Registry and Investigations Manager, Rhondoe Gregoire-Roopchan echoed Noel’s sentiments, stating that unrealistic expectations placed on these students only do more harm than good and contribute to emotional abuse.

“Some parents may be very unrealistic in their expectations of their child and they are not moved by the intervention of a practictioner who is saying that this expectation and the threats that follow may be too much given the child’s ability, interest or age.

A parent that shows limited concern for the well-being of their child and who continuously blames their child – these are some of the signs we see in parents who may intentionally or unintentionally be the inflictors of emotional abuse.”

She said that these conditions could lead to self-harm, which is becoming popular among children.

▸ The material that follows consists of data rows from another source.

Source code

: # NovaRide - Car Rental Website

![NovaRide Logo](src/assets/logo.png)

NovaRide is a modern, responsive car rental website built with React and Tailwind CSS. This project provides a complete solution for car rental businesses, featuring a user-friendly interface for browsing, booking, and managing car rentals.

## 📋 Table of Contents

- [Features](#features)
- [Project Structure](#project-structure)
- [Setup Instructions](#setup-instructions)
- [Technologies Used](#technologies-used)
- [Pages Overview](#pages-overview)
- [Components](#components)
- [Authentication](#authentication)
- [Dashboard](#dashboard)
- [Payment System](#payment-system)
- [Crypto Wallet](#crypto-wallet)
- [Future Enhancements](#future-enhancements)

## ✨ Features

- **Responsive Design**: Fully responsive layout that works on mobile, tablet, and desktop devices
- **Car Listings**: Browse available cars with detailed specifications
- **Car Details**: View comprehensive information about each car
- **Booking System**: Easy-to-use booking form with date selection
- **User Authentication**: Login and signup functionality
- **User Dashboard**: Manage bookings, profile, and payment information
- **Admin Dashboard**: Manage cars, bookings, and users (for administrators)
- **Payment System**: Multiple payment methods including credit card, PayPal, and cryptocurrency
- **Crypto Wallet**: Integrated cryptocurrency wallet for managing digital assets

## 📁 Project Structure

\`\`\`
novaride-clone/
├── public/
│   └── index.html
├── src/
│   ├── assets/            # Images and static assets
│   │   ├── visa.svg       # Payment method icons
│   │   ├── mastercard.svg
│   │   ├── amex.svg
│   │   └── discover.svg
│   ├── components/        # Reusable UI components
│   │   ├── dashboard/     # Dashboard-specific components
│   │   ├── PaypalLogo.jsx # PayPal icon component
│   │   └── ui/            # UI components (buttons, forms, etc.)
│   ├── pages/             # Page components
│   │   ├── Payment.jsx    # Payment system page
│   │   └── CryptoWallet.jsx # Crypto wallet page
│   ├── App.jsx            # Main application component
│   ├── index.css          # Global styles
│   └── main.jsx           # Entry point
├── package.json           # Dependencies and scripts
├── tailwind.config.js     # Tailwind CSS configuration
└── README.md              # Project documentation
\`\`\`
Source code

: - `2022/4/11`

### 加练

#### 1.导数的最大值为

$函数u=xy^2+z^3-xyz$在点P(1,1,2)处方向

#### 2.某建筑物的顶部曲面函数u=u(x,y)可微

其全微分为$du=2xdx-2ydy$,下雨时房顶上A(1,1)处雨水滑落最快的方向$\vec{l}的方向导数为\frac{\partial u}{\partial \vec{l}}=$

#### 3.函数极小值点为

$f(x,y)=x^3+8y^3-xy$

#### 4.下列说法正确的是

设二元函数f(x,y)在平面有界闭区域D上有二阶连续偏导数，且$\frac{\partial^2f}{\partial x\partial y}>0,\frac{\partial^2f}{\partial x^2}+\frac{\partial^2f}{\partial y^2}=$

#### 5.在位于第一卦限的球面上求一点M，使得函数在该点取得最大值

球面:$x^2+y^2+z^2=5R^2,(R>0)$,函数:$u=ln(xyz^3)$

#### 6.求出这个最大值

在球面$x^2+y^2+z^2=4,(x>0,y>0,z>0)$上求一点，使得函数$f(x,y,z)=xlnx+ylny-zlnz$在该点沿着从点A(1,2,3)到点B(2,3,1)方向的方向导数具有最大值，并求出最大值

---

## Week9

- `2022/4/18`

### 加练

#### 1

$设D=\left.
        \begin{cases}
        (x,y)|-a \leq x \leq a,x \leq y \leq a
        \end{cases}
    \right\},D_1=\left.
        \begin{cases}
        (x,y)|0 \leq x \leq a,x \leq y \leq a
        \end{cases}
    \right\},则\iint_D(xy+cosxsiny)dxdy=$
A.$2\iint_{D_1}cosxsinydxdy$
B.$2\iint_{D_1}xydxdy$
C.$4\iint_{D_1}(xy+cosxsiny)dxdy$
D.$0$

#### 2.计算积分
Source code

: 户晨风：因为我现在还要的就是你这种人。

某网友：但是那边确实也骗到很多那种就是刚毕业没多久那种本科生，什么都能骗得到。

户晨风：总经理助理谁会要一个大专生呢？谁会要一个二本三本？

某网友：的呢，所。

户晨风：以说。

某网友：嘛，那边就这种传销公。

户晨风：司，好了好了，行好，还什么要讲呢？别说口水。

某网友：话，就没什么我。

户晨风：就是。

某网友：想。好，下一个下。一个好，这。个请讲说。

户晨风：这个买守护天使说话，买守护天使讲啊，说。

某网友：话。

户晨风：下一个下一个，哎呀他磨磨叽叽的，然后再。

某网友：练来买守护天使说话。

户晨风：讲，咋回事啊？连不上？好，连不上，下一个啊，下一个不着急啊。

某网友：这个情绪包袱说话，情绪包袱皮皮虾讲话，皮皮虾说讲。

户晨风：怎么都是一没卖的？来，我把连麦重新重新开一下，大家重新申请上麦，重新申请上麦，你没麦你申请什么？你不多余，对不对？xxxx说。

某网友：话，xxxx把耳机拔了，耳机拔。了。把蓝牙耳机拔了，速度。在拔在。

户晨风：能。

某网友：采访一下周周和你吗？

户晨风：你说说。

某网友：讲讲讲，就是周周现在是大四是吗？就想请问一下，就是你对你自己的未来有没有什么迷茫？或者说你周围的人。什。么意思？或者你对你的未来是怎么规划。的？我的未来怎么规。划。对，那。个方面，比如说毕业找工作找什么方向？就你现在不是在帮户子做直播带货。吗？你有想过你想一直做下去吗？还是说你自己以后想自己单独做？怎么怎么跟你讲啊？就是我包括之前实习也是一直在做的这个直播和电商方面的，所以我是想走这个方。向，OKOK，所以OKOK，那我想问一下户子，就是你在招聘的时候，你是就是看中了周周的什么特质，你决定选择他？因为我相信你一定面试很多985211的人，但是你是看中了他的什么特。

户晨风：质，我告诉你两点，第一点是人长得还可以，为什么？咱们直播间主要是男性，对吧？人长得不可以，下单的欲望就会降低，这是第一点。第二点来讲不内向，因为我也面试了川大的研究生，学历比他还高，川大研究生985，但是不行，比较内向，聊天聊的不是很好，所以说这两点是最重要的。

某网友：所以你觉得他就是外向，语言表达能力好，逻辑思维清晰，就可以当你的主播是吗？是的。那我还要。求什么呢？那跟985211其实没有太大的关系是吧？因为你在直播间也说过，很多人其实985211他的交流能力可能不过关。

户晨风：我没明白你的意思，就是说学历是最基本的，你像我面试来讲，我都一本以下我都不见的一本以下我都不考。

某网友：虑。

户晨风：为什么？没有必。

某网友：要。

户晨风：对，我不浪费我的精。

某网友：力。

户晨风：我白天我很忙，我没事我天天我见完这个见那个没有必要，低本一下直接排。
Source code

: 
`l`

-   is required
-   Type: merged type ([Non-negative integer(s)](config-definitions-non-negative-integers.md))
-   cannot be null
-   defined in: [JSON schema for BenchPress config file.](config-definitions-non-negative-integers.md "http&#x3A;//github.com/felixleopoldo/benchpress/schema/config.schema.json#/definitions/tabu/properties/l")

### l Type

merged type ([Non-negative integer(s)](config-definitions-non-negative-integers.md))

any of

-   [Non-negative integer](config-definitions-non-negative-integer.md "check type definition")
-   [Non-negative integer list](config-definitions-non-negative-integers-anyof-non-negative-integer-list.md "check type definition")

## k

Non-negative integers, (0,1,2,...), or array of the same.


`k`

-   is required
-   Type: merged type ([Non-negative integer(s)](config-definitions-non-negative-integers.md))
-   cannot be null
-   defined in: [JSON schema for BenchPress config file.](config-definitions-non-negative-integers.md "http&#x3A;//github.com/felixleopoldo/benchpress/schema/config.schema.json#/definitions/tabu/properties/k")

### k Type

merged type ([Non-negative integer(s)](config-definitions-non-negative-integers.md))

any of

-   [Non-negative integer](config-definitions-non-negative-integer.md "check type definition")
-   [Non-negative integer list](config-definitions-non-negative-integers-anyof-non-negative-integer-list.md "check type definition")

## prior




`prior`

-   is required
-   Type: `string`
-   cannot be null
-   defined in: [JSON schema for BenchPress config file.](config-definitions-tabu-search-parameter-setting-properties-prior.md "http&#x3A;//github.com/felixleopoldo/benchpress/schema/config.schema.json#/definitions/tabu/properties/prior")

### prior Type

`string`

Signs of emotional abuse include aggressive behaviour, constant crying, withdrawn behaviour, passive tendencies and isolation.

The Registry and Investigations Manager said parents, guardians and members of the public need to be vigilant to these signs as it sometimes the culmination of emotional abuse.

Gregoire-Roopchan said adults should be mindful not to dismiss or ignore children’s emotional reactions, engage in name calling, humiliation, ridiculing children.  

The Children’s Authority will focus on raising awareness on psychological and emotional abuse throughout the month of April with sensitisation sessions at camps during the Easter vacation, in schools and police clubs.  This type of abuse is more difficult to detect and is underreported.

Chairman Haniff Benjamin sought to remind the public that while the Authority is charged with ensuring the care and protection of children, child protection is everyone’s business.